McDonalds is the last establishment before Golden Gate Park, which serves as a three-mile squatter haven stretching to the Pacific Ocean. Beneath the golden arches, three guys are singing an improvised McDonalds song, but two busted guitar strings kills their burger ballad hustle.

The three agree to an interview and form a semicircle on the sidewalk. Stoney, 19, the guitar player, is wearing sunglasses, a backwards cap, and is heavily scarred on his arms and neck. “Are you against weed?” he asks, before hitting a pipe carved from a deer antler.

Angelo, 23, is a self-dubbed vagabond originally from Virginia. He just got out of jail for selling weed to a cop in the Tenderloin. Nick, 18, wears a mighty Afro and says almost nothing.
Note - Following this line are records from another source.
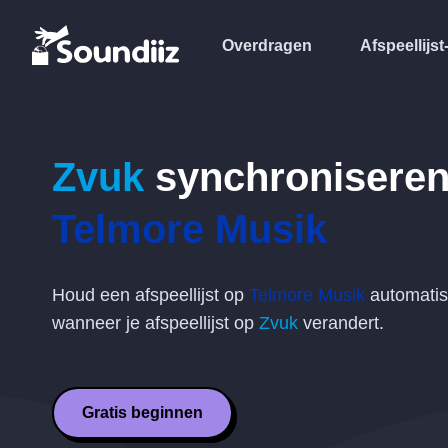
Overdragen
Afspeellijst
Zvuk
synchroniseren
Telmore Musik
Houd een afspeellijst op
Telmore Musik
automatis
wanneer je afspeellijst op
Zvuk
verandert.
Gratis beginnen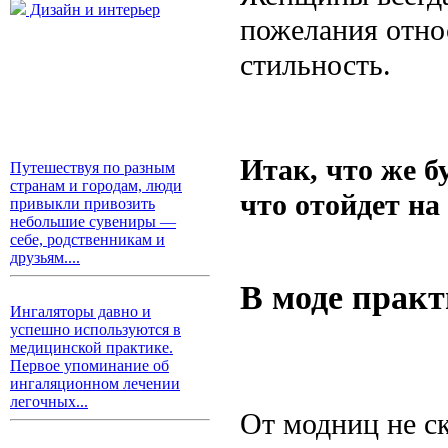
Дизайн и интерьер
пожелания отно
стильность.
Итак, что же б
Путешествуя по разным
странам и городам, люди
что отойдет на
привыкли привозить
небольшие сувениры —
себе, родственникам и
друзьям....
В моде практ
Ингаляторы давно и
успешно используются в
медицинской практике.
Первое упоминание об
ингаляционном лечении
легочных...
От модниц не ск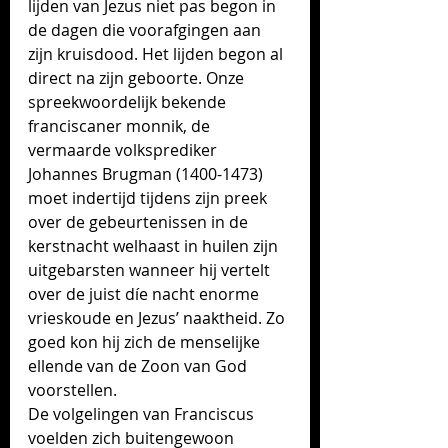
lijden van Jezus niet pas begon in 
de dagen die voorafgingen aan 
zijn kruisdood. Het lijden begon al 
direct na zijn geboorte. Onze 
spreekwoordelijk bekende 
franciscaner monnik, de 
vermaarde volksprediker 
Johannes Brugman (1400-1473) 
moet indertijd tijdens zijn preek 
over de gebeurtenis­sen in de 
kerstnacht welhaast in huilen zijn 
uitgebarsten wanneer hij vertelt 
over de juist díe nacht enorme 
vrieskou­de en Jezus’ naaktheid. Zo 
goed kon hij zich de menselijke 
ellende van de Zoon van God 
voorstellen.
De volgelingen van Franciscus 
voelden zich buitengewoon 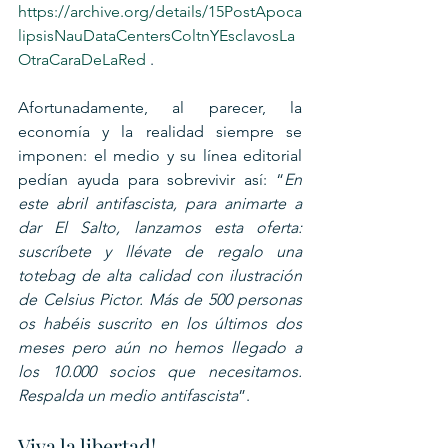
https://archive.org/details/15PostApoca
lipsisNauDataCentersColtnYEsclavosLa
OtraCaraDeLaRed
 .
Afortunadamente, al parecer, la 
economía y la realidad siempre se 
imponen: el medio y su línea editorial 
pedían ayuda para sobrevivir así: “
En 
este abril antifascista, para animarte a 
dar El Salto, lanzamos esta oferta: 
suscríbete y llévate de regalo una 
totebag de alta calidad con ilustración 
de Celsius Pictor. Más de 500 personas 
os habéis suscrito en los últimos dos 
meses pero aún no hemos llegado a 
los 10.000 socios que necesitamos. 
Respalda un medio antifascista
”.
Viva la libertad!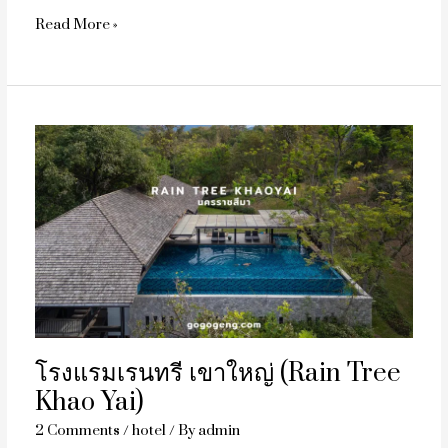
Read More »
โรง
แรม
เร
นทรี
เขา
ใหญ่
(Rain
Tree
Khao
Yai)
โรงแรมเรนทรี เขาใหญ่ (Rain Tree
Khao Yai)
2 Comments
/
hotel
/ By
admin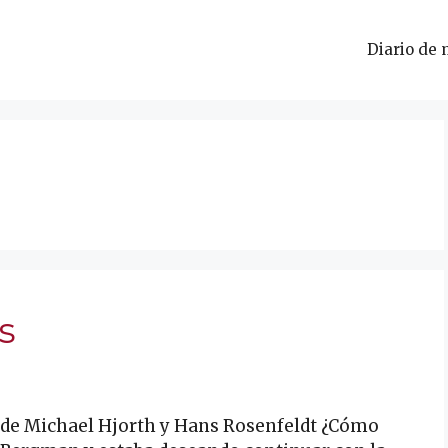
Diario de 
s
 de Michael Hjorth y Hans Rosenfeldt ¿Cómo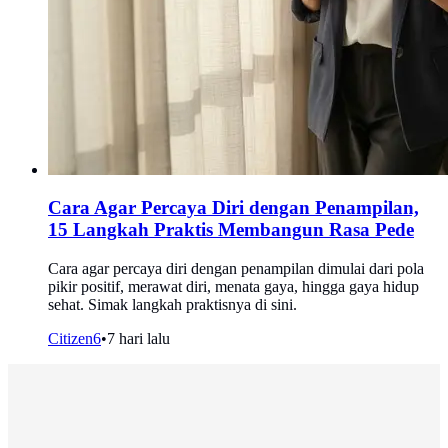
Cara Agar Percaya Diri dengan Penampilan,
15 Langkah Praktis Membangun Rasa Pede
Cara agar percaya diri dengan penampilan dimulai dari pola
pikir positif, merawat diri, menata gaya, hingga gaya hidup
sehat. Simak langkah praktisnya di sini.
Citizen6
•
7 hari lalu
Two bike cops zip up and tell us to move it. “You’re blocking the sidewalk,” one cop says. Everyone stands up. “It’s not illegal yet, dude!” Stoney yells back toward the cops as we cross Stanyan to enter the park.

Stoney and Angelo agree with each other that lawmakers are focusing on the bad actions of a few to push all street kids off Haight. “We have the right to use the sidewalk just like anyone else,” Angelo says. “It’s crazy, man. We’re all just fuckin’ a bunch of cells put together, floating around a ball of fire in space.”